### [Document]
☆ ☆ ☆ ☆ ☆ ☆ ☆
Considering T336316#8869809, T336528, and T336679, I think you should just stop emitting these lint errors altogether until it's refined and can be suppressed from turning up in the lint http api endpoint.

Hmm, nested tables create false positives, test coverage was inadequate.
Maybe we just drop a return at the start of the current large-tables lint code in Parsoid until this lint code gets rewritten?

What's the current timeline for having the lint hidden?

That (returning at the start) sounds fine as long as it's temporary. Web team would really like to start digging into the data here and working towards general solutions to this problem - it's important we fix this within the next 3 months and progress is currently blocked on having a working lint that we can iterate on that's hidden from editor workflows.

until this lint code gets rewritten?

Can you elaborate on what's being rewritten? Or do you mean fixing the hidden category?

Note we are hoping to have a fix for T336528 by the end of next week cc @Mabualruz who is point person while I'm out next week.

Sbailey renamed this task from Filter out large-table lint records from core rest API to fix LintHint being overwhelmed with spurious large table lint records to Filter out large-table lint records from core rest API to fix LintHint being overwhelmed with spurious large-tables lint records.May 26 2023, 4:05 PM

I think we should ship the large-tables lint suppressing code for the Parsoid rest API and then back it out once the replacement large-tables lint code is in production. This will help LintHint be usable again, later next week.

Change 922177 merged by jenkins-bot:

[mediawiki/core@master] Filter out large-tables category lints from Parsoid REST API

https://gerrit.wikimedia.org/r/922177

Arlolra triaged this task as Medium priority.Aug 23 2023, 6:45 PM
Arlolra moved this task from Backlog to Action API on the MediaWiki-extensions-Linter board.
☆ ☆ ☆ ☆ ☆ ☆ ☆
### [Dataset section]
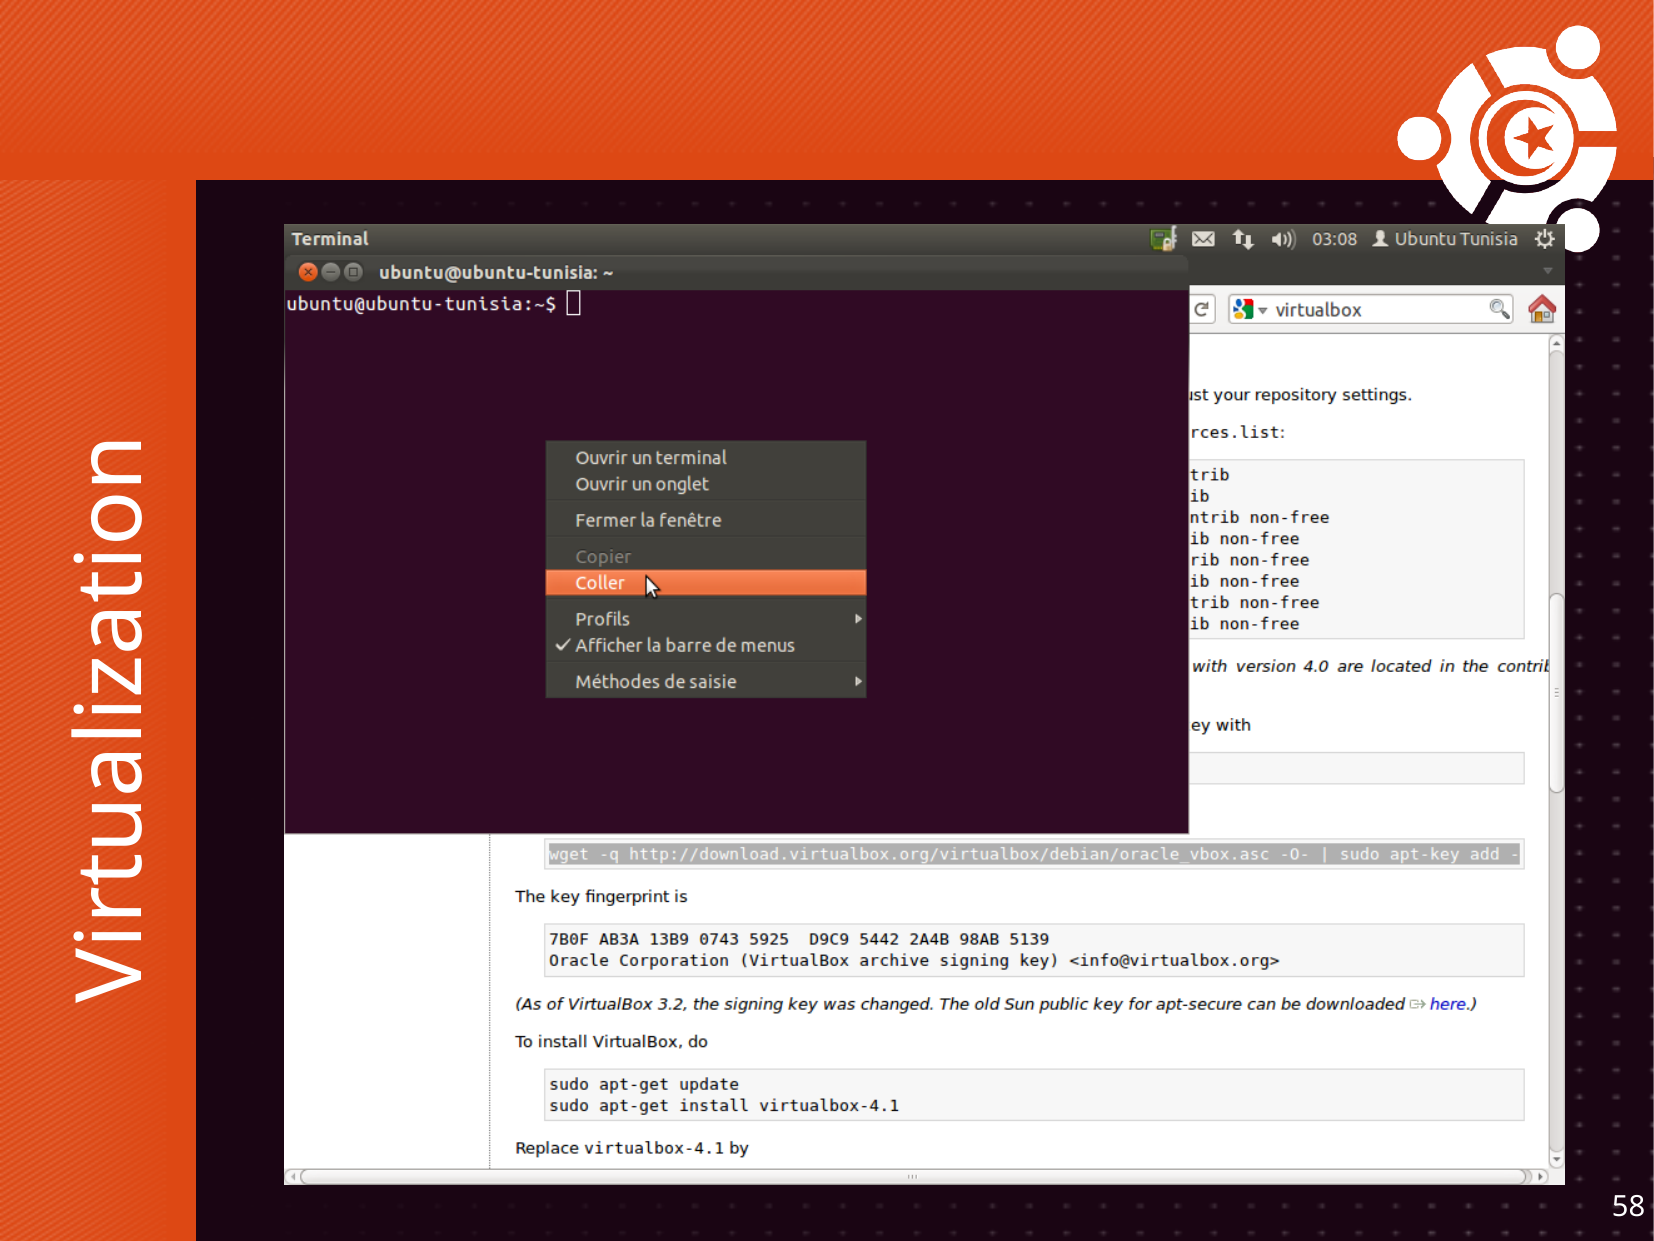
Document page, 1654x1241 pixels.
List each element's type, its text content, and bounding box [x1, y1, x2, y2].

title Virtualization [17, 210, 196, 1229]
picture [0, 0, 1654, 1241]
☆ ☆ ☆ ☆ ☆ ☆ ☆
### [Your tasks]
- 1) Answer these about the large-tables lint thread, one per line:
(a) Within what time frame does the Web team say the problem must be fixed?
(b) What is the number of the change merged by jenkins-bot?
(c) What priority did Arlolra give the task when triaging it?
- 2) From the large-tables lint thread, quote the passage that begins at the words "Considering T336316#8869809, T336528, and" and stops after the words "http api endpoint.".

### [Answers in order]
- 1)
(a) Within the next 3 months.
(b) 922177.
(c) Medium.

- 2)
Considering T336316#8869809, T336528, and T336679, I think you should just stop emitting these lint errors altogether until it's refined and can be suppressed from turning up in the lint http api endpoint.